▸ **JOBS**:
- 1) Answer the following from the methanol passage:
(a) Why is methanol sometimes called "wood alcohol"?
(b) From what is renewable electro-fuel synthetic methanol produced in Iceland?
(c) What figure does the passage give for global methanol demand in 2016?
- 2) Repeat the methanol passage word for word between "Even when produced" and "(Schröder et al. 2020).", inclusive.

▸ **PASSAGE TO READ**:
============
Production, distribution and storage
Methanol is typically produced from natural gas or coal, but it can also be renewable methanol made from biomass. Methanol is sometimes called “wood alcohol”, because it was once produced as a byproduct of wood distillation. (Methanol Institute). Biomethanol is also produced from glycerine, which is a byproduct from production of Fatty Acid Methyl Esters (FAME) (BioMCN). In Iceland, renewable electro-fuel synthetic methanol is produced from geothermal CO2 and renewable hydrogen by Carbon Recycling International (CRI). Some small-scale production facilities for renewable methanol are operating or planned.
Even when produced from natural gas, methanol has a slight greenhouse gas (GHG) emission benefit over gasoline. For renewable methanol, GHG emissions are potentially relatively low In comparison with the default values of the European Renewable Energy Directive, RED II (2021 onwards). Overall, GHG reduction potentials of renewable methanol produced on an industrial scale can be competitive to established renewable fuels, if using suitable resources like waste wood and cultivated wood. (Schröder et al. 2020).
Methanol is one of the most common chemicals globally. Driven by Chinese demand growth, global methanol demand have increased from 61 to 125 million metric tons from 2012 to 2016 Production capacity of sustainable renewable methanol is only less than 1 million tonnes per year. (IHS global market study, Schröder et al. 2020).
============
▸ **Recorded data**:
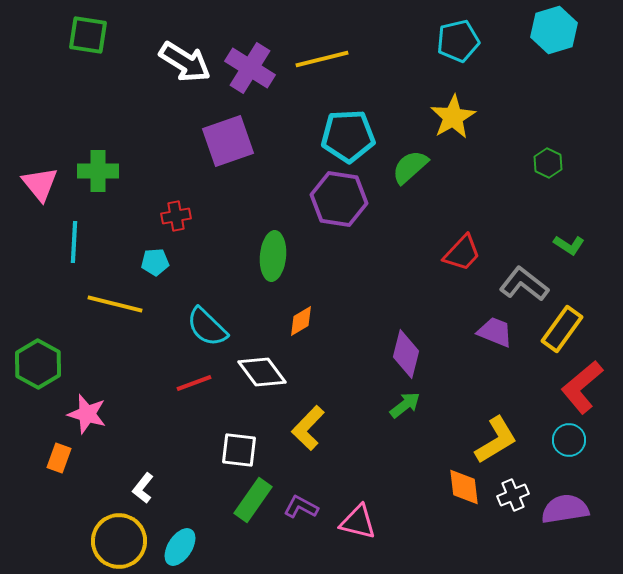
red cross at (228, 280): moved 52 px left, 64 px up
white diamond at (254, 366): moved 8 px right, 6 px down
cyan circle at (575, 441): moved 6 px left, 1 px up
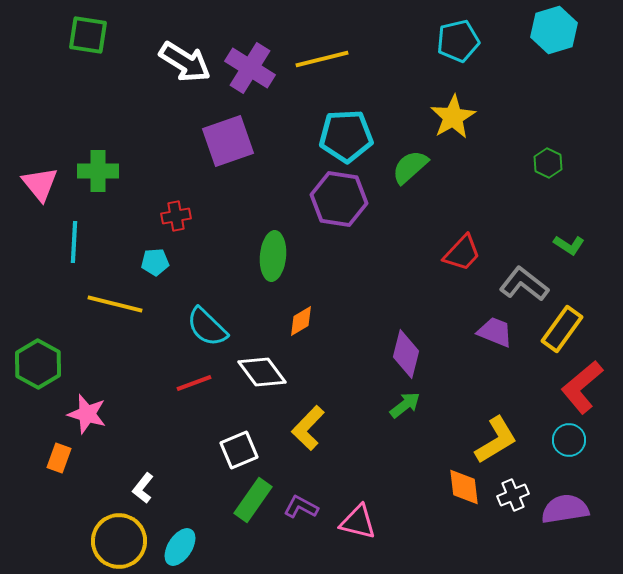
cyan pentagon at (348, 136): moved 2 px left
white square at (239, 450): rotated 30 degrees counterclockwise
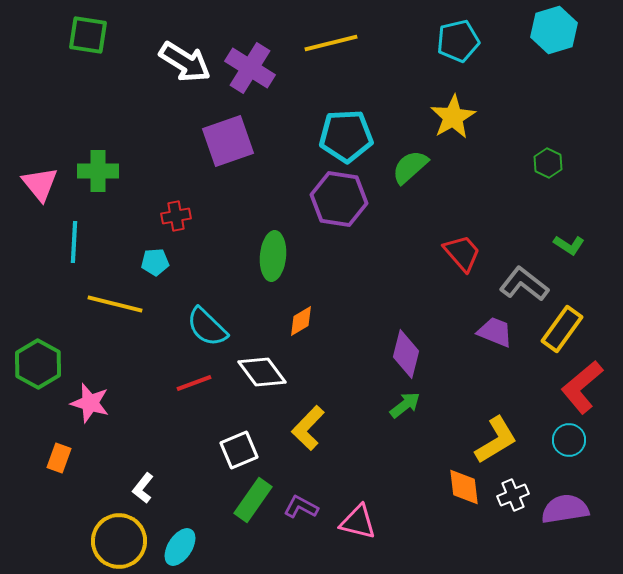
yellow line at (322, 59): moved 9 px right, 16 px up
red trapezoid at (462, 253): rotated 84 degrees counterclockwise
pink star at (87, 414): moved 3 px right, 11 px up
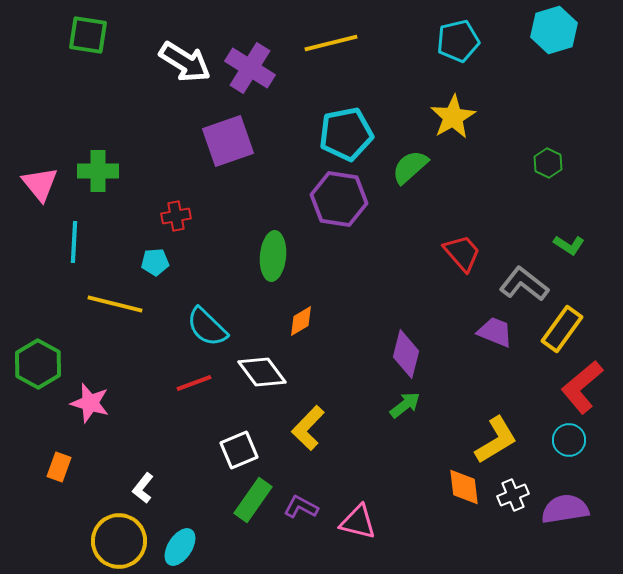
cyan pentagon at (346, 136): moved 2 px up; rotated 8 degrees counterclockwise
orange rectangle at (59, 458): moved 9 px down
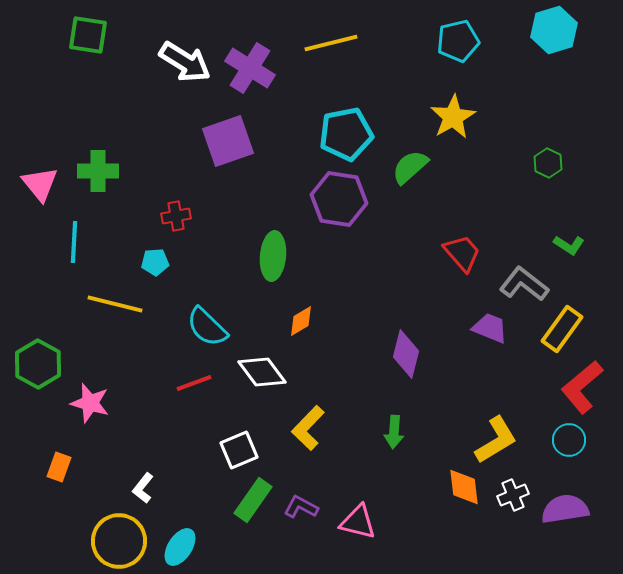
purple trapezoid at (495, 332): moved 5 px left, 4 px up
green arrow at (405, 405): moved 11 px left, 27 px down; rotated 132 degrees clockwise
============
▸ **EXERCISE RESULTS**:
- 1)
(a) It was once produced as a byproduct of wood distillation.
(b) From geothermal CO2 and renewable hydrogen.
(c) 125 million metric tons.

- 2)
Even when produced from natural gas, methanol has a slight greenhouse gas (GHG) emission benefit over gasoline. For renewable methanol, GHG emissions are potentially relatively low In comparison with the default values of the European Renewable Energy Directive, RED II (2021 onwards). Overall, GHG reduction potentials of renewable methanol produced on an industrial scale can be competitive to established renewable fuels, if using suitable resources like waste wood and cultivated wood. (Schröder et al. 2020).